-- Reading text --
Monitoring units ‘critical’ in fight against SUDEP

Posted Mar 4 2014 in Other treatments

Dedicated monitoring units are critical in the fight against epilepsy-related mortalities, according to one expert on the condition.

Norman Delanty, a consultant neurologist and director of the epilepsy programme at Beaumont Hospital in Dublin – home to Ireland’s only such facility – told the Irish Times that better monitoring was sorely needed for the estimated third of patients whose seizures do not respond to conventional, drug-based therapies.

“By enabling multi-disciplinary input for individuals with treatment-resistant epilepsy, the monitoring unit allows us to deliver optimal care for the individual,” he commented, adding that these facilities are “particularly crucial” in order to identify patients who are suitable candidates for surgery. As many as 30 per cent of people with the condition fall into this category, the neurologist argued.

Getting new monitoring units up and running in Ireland could be a matter of life and death for some patients, Professor Delanty added, as they can help isolate risk factors for sudden unexpected death in epilepsy (SUDEP) – a complication that affects children with refractory forms of the condition and accounts for around 50 per cent of all epilepsy-related mortalities in the country.

-- Prompt 1 --
According to the article, which hospital is home to Ireland's only dedicated epilepsy monitoring unit?
-- Prompt 2 --
In the article, swap "sorely" for "urgently" and write out the passage starting at "Posted Mar 4" and ending at "the neurologist argued.".
-- Prompt 3 --
Why could getting new monitoring units running in Ireland be a matter of life and death for some patients, according to the article?
The listing has no connection to the article.

-- Entries provided --
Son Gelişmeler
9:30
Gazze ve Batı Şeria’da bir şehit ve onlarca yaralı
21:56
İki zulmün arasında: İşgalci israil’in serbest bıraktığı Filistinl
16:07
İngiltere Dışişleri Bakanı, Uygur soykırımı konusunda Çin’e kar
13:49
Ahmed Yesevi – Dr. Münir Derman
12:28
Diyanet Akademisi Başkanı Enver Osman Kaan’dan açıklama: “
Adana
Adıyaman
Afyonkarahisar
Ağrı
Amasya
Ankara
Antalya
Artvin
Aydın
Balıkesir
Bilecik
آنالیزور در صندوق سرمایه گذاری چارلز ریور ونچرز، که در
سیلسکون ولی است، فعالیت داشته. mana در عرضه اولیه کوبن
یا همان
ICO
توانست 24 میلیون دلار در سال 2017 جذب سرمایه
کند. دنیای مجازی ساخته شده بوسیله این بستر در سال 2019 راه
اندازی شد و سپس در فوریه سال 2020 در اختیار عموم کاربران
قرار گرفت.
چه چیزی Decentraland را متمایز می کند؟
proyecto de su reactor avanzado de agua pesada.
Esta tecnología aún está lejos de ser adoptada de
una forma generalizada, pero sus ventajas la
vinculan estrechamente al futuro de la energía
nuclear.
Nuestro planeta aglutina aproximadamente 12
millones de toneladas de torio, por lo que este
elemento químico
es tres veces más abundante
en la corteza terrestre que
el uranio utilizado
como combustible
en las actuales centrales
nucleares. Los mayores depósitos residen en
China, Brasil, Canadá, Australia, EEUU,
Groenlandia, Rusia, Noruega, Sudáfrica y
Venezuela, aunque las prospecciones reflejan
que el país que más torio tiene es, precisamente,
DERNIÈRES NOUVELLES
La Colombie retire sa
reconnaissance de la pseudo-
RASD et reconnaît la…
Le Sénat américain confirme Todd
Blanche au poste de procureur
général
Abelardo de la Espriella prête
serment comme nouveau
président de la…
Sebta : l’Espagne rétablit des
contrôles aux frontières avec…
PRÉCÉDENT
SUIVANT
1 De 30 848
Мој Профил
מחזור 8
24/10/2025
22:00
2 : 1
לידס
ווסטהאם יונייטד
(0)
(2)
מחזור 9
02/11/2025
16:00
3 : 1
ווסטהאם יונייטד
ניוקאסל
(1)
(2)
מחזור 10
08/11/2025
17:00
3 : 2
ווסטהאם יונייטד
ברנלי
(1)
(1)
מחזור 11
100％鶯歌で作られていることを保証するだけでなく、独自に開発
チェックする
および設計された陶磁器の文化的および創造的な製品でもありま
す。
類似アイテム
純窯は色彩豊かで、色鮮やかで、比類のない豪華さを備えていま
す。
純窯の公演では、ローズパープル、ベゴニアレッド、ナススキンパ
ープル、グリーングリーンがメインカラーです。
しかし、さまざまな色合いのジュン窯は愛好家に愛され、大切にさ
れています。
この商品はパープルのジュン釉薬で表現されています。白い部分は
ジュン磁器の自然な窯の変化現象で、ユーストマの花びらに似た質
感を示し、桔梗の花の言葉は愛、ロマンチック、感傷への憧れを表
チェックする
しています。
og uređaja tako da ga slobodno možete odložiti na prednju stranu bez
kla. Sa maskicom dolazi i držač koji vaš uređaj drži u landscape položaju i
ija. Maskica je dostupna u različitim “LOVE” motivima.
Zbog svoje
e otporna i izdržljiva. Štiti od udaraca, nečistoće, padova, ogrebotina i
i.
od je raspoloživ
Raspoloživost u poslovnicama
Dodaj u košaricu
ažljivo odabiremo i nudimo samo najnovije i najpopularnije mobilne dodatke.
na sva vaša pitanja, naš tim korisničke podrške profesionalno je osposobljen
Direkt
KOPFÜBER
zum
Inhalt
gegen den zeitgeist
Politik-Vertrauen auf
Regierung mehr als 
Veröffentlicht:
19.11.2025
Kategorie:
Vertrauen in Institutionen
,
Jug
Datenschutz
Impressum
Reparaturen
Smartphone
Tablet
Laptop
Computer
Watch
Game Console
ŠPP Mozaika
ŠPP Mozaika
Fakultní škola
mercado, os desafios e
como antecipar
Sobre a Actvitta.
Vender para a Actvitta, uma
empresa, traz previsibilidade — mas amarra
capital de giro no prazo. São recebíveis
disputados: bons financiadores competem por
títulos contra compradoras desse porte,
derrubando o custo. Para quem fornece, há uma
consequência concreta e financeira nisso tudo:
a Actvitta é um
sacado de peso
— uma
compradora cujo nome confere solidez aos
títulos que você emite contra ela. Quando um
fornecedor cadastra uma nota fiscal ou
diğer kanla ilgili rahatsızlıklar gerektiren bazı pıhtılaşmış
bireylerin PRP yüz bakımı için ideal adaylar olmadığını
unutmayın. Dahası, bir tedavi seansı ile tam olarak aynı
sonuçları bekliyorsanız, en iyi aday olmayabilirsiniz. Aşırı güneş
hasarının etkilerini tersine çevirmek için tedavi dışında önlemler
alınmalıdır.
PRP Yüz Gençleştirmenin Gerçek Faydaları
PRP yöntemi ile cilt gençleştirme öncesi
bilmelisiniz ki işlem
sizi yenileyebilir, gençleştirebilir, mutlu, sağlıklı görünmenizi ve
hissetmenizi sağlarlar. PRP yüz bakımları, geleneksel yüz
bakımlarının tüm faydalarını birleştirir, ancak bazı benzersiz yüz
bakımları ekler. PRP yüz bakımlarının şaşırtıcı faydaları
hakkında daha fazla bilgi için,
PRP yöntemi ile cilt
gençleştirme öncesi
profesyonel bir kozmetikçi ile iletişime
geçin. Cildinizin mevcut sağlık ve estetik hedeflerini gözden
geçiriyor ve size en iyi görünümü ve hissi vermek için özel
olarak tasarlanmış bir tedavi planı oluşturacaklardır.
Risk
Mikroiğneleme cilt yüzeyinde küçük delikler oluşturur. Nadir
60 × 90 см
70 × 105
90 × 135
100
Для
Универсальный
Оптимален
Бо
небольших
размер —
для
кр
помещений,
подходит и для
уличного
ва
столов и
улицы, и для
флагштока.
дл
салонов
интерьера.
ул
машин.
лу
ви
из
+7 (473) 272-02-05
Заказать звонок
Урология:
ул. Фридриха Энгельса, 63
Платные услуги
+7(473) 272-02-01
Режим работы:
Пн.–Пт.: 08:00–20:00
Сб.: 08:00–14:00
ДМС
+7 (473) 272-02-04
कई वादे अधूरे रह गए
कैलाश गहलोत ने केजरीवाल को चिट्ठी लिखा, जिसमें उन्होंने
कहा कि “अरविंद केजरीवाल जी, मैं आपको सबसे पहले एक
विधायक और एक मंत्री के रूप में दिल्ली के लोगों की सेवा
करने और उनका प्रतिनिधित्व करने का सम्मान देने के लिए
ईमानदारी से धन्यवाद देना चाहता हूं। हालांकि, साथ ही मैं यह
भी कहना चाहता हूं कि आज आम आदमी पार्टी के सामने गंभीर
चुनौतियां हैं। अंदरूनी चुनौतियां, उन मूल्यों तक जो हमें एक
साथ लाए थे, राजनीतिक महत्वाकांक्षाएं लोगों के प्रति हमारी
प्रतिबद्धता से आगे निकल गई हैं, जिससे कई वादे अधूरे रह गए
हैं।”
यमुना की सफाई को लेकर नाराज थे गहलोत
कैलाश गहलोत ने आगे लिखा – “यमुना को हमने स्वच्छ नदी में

-- Task answer 1 --
Beaumont Hospital in Dublin.

-- Task answer 2 --
Posted Mar 4 2014 in Other treatments

Dedicated monitoring units are critical in the fight against epilepsy-related mortalities, according to one expert on the condition.

Norman Delanty, a consultant neurologist and director of the epilepsy programme at Beaumont Hospital in Dublin – home to Ireland’s only such facility – told the Irish Times that better monitoring was urgently needed for the estimated third of patients whose seizures do not respond to conventional, drug-based therapies.

“By enabling multi-disciplinary input for individuals with treatment-resistant epilepsy, the monitoring unit allows us to deliver optimal care for the individual,” he commented, adding that these facilities are “particularly crucial” in order to identify patients who are suitable candidates for surgery. As many as 30 per cent of people with the condition fall into this category, the neurologist argued.

-- Task answer 3 --
The units can help isolate risk factors for sudden unexpected death in epilepsy (SUDEP). That complication affects children with refractory forms of the condition and accounts for around half of all epilepsy-related deaths in Ireland.